THERE is “little hope” that former Tuol Sleng prisoner Vann Nath will survive after falling into a coma on Friday, his doctors reportedly said yesterday.
The 66-year-old painter and victim of the Khmer Rouge’s notoriously brutal interrogation facility S21 is suffering from kidney disease, high blood pressure and has water in his lungs, family members quoted doctors as saying.
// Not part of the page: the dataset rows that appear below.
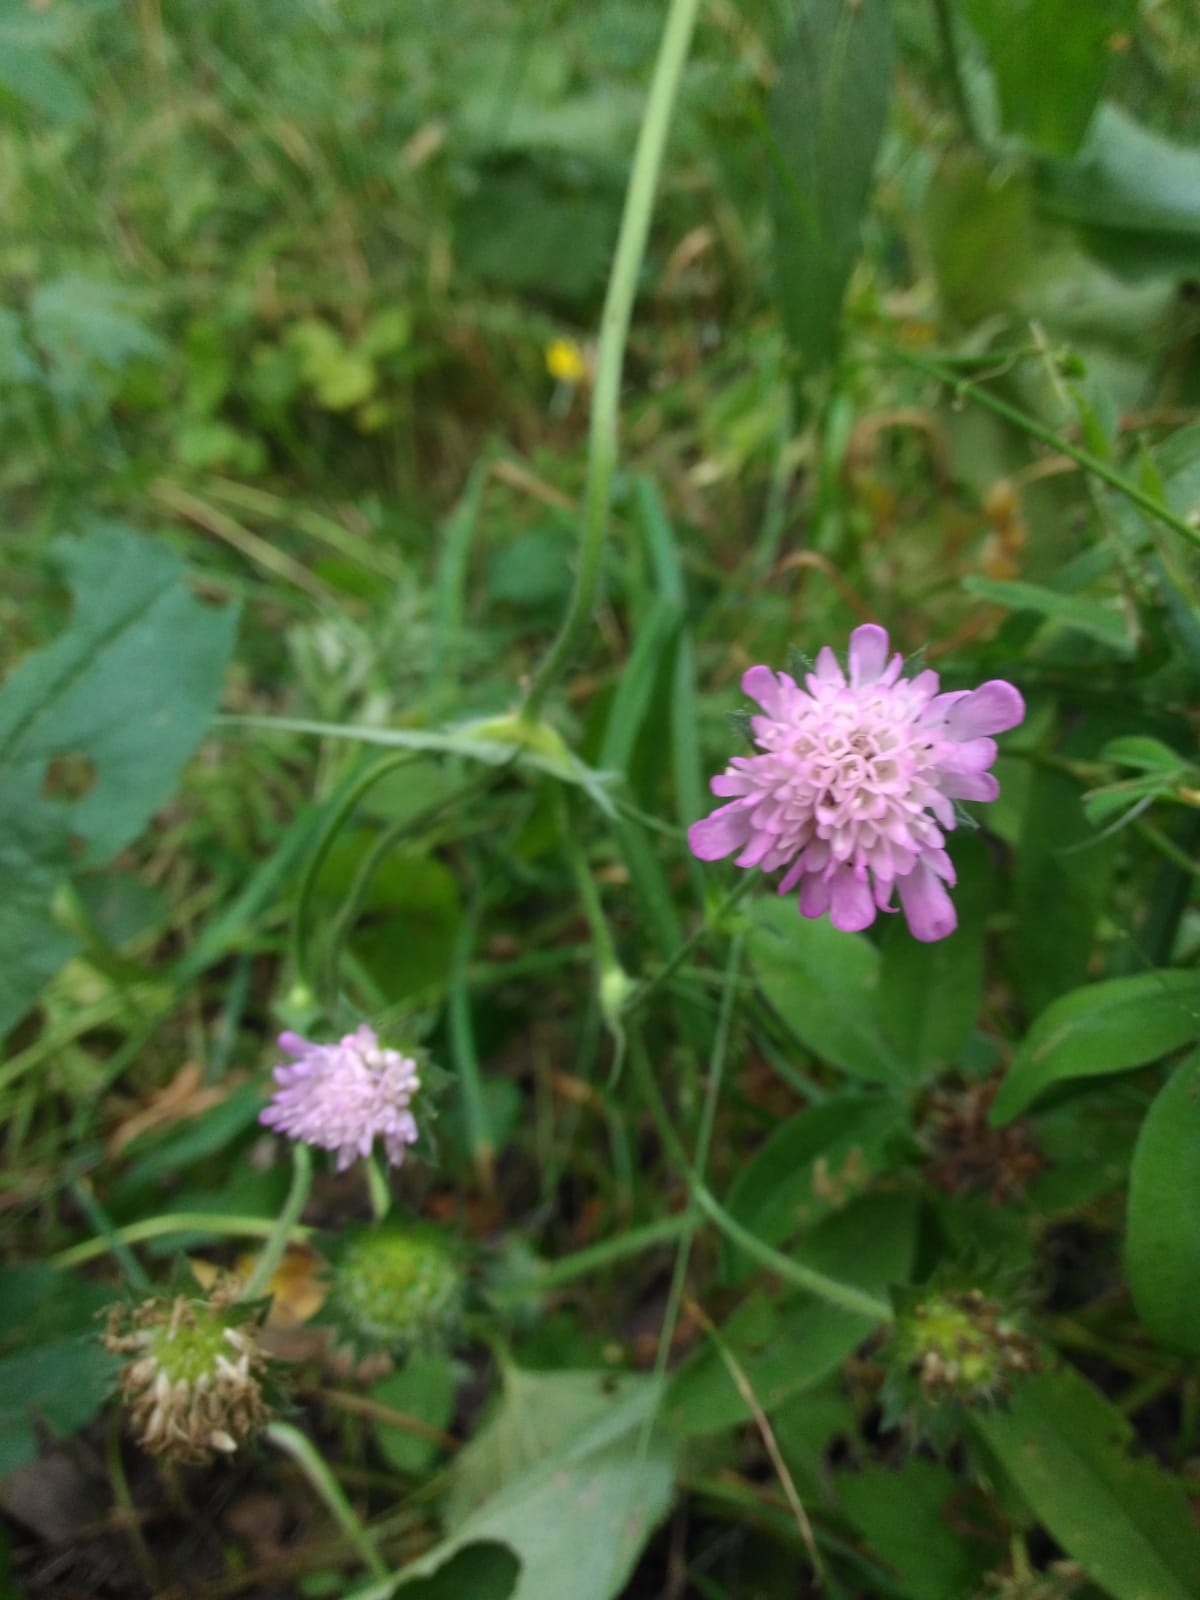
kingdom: Plantae
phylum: Tracheophyta
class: Magnoliopsida
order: Dipsacales
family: Caprifoliaceae
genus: Knautia
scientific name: Knautia arvensis
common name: Field scabiosa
His son in law, Lon Nara, said his father remained connected to a respirator but no longer showed signs of any brain activity.
His wife, 62-year-old Kit Eng, said doctors at the La Sante Hemodialysis centre in Phnom Penh, where he is receiving care, had told her that if an assisted breathing apparatus was taken away, her husband would be “finished”.
“The doctor told me that my husband had little hope,” she said.
But she said she had yet to give up hope and would continue medical treatment, hoping that perhaps a “phenomena” could save her husband.
A plan by Cambodian film-maker and close friend Rithy Panh to fly Vann Nath to France for treatment had been abandoned after doctors told him it was too risky, she said.
Rithy Panh, who directed the documentary S21: The Khmer Rouge Killing Machine, said his friend had wished to see justice from the Khmer Rouge tribunal’s second trial.
“The doctor told us his situation was hopeless,” he said.
Vann Nath, one of three survivors of Tuol Sleng known to still be alive, had painted graphic depictions of the violence exacted upon inmates.
Last year, he testified against Kaing Guek Eav, alias Duch, at the Khmer Rouge tribunal, but it remains unknown whether he was scheduled to be called as a witness in Case 002.
Duch was given a 35-year sentence for grave breaches of the Geneva Conventions in his role as chief of the interrogation camp.
This sentence was commuted to 19 years because of time already served in prison and human-rights violations against him.